In 1933, Paris changed the name of the school to the École Polytechnique Féminine (Women's Polytechnic College) and the length of the course was extended from two to three years. In the following years, the school left the CNAM and was based in the lycees of La Fontaine, Jules-Ferry and Janson de Sailly until 1956 when Paris bought a building for the school in Sceaux. She lived on site. Paris designated pilots Hélène Boucher and Maryse Bastié were patrons of the school and later pilot and aircraft designer Henri Farman became a sponsor.

== Personal life ==
Paris learned to fly in a Caudron at Guyancourt aerodrome. She designed a prototype private plane which she displayed at an aviation show in 1936. She died of diabetes in her home at the school on 28 April 1969.

==Legacy==
One of the buildings of the current EPF School of Engineering bears her name and there is a statue of her on the school campus. In Grenoble, a tram station which was renamed Marie-Louise Paris on 2 September 2019.

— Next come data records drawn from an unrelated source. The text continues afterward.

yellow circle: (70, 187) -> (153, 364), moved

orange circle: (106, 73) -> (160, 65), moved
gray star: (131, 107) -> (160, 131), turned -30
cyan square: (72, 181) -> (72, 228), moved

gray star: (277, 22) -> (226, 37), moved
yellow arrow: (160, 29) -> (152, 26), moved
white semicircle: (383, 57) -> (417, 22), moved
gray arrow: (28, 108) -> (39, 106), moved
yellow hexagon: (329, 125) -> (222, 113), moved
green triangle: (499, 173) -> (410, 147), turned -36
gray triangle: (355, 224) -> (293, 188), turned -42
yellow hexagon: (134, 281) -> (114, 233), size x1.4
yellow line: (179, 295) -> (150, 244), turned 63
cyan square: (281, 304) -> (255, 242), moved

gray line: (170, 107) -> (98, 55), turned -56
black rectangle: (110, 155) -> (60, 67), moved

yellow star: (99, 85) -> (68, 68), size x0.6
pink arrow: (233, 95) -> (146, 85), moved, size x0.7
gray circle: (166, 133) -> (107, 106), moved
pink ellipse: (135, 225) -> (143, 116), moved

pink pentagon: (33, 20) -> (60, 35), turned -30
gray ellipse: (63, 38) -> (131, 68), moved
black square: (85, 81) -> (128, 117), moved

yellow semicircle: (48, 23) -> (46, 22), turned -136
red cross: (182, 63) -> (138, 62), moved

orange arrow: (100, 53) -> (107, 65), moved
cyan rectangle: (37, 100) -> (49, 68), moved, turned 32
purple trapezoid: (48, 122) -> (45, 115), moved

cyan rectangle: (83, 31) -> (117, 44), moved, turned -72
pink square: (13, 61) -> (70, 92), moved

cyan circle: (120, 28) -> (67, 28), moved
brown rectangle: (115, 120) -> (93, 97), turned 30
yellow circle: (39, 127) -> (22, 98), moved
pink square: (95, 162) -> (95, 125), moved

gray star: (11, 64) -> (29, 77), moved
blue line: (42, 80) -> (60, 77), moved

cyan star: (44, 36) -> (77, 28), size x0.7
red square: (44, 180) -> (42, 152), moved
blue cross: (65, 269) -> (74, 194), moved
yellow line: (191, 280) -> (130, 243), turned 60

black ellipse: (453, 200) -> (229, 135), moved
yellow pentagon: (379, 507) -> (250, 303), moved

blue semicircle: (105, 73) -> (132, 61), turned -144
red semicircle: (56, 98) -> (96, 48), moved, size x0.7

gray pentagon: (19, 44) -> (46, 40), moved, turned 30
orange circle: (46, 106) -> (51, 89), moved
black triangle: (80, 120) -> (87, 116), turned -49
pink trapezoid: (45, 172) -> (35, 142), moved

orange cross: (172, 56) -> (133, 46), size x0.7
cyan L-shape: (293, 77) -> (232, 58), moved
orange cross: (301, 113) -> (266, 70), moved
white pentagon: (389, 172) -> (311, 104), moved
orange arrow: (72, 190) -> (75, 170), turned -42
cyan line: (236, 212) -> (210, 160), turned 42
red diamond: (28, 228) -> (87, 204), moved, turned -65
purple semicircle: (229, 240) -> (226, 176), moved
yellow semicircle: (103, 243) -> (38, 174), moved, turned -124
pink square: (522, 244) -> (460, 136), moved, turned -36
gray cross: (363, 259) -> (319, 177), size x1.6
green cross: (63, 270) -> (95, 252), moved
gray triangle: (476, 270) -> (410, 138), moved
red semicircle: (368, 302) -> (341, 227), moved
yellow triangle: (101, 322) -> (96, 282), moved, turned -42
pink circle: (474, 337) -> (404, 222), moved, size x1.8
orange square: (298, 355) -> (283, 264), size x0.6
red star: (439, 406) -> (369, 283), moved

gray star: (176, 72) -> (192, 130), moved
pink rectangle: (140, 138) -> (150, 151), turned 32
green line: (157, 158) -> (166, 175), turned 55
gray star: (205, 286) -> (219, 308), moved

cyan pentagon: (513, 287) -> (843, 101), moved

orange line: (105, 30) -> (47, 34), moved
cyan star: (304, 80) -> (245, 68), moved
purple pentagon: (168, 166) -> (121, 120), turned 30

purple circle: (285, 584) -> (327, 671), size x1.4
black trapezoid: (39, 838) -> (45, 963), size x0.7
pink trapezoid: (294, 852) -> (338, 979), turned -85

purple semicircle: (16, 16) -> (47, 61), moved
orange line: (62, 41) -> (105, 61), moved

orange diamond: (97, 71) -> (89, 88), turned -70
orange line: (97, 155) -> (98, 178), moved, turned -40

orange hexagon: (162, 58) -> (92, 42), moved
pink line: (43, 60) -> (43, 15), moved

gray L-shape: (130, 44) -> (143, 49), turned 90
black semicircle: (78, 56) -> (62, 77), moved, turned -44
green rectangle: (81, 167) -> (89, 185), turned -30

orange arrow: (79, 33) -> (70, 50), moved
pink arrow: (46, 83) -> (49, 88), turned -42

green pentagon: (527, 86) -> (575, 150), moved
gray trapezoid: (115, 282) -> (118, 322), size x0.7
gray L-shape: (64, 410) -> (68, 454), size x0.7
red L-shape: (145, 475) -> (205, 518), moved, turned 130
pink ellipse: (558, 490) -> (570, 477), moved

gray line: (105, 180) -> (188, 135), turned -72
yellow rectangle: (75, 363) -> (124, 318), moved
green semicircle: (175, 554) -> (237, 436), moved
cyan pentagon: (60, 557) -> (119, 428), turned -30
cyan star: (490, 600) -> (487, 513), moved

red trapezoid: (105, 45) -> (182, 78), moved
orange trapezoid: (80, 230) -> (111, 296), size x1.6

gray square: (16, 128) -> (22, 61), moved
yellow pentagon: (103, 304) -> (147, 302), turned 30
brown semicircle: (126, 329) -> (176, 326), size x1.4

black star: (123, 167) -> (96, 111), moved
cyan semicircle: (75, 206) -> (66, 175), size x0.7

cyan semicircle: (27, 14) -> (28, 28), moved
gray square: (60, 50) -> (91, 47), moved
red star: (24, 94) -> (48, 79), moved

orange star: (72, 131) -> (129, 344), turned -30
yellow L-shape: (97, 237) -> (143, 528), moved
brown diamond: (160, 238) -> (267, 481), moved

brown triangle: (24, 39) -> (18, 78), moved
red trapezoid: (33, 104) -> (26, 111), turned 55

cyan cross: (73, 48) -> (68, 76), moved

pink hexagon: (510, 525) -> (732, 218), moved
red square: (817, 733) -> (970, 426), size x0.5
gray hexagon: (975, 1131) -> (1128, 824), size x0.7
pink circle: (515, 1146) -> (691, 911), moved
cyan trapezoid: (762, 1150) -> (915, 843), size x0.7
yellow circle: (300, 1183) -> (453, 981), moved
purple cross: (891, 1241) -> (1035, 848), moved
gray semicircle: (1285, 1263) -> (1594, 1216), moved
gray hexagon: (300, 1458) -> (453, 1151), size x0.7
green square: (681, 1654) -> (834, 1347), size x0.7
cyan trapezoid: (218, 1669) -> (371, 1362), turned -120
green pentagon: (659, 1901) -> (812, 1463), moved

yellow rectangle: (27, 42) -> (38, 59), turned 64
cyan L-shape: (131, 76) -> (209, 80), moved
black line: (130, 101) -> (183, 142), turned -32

In 2026, Marie-Louise Paris was announced as one of 72 historical women in STEM whose names were proposed to be added to the 72 men already celebrated on the Eiffel Tower. The plan was conceived by a student and tour guide named Bernard Rigaud and the list was announced by the Mayor of Paris, Anne Hidalgo following the recommendations of a committee led by Isabelle Vauglin of Femmes et Sciences and Jean-François Martins, representing the operating company which runs the Eiffel Tower.